Exercise description: Would you retype the whole listing exactly, leaving its pictures out?

═══ Entries supplied

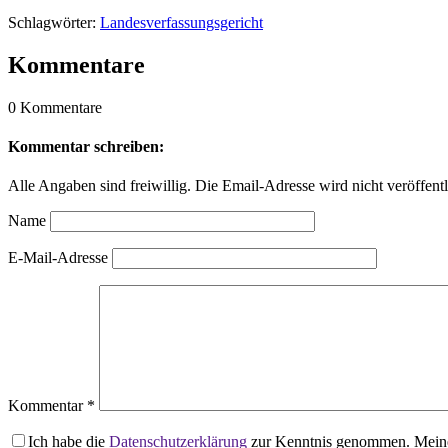
Schlagwörter:
Landesverfassungsgericht
Kommentare
0 Kommentare
Kommentar schreiben:
Alle Angaben sind freiwillig. Die Email-Adresse wird nicht veröffentl
Name
E-Mail-Adresse
Kommentar
*
Ich habe die
Datenschutzerklärung
zur Kenntnis genommen. Meine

══════

Solution:
Schlagwörter:
Landesverfassungsgericht
Kommentare
0 Kommentare
Kommentar schreiben:
Alle Angaben sind freiwillig. Die Email-Adresse wird nicht veröffentl
Name
E-Mail-Adresse
Kommentar
*
Ich habe die
Datenschutzerklärung
zur Kenntnis genommen. Meine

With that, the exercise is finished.